__EXERCISE REQUIREMENTS__. The required result is an exact copy of the material from the line with "raczej problemów, jest" through its final line, both ends included.

+++

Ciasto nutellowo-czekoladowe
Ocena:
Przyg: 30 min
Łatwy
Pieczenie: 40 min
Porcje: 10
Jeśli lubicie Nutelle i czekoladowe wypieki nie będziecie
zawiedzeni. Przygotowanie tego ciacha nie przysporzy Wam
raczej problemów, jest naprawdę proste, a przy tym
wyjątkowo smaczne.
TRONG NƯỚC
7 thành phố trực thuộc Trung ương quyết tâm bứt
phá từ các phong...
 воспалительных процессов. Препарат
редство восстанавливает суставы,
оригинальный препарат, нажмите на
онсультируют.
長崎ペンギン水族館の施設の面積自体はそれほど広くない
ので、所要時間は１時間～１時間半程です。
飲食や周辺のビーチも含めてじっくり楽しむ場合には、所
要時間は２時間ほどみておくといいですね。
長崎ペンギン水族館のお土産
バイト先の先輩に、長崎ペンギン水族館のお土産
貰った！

+++

__RESULT__.
raczej problemów, jest naprawdę proste, a przy tym
wyjątkowo smaczne.
TRONG NƯỚC
7 thành phố trực thuộc Trung ương quyết tâm bứt
phá từ các phong...
 воспалительных процессов. Препарат
редство восстанавливает суставы,
оригинальный препарат, нажмите на
онсультируют.
長崎ペンギン水族館の施設の面積自体はそれほど広くない
ので、所要時間は１時間～１時間半程です。
飲食や周辺のビーチも含めてじっくり楽しむ場合には、所
要時間は２時間ほどみておくといいですね。
長崎ペンギン水族館のお土産
バイト先の先輩に、長崎ペンギン水族館のお土産
貰った！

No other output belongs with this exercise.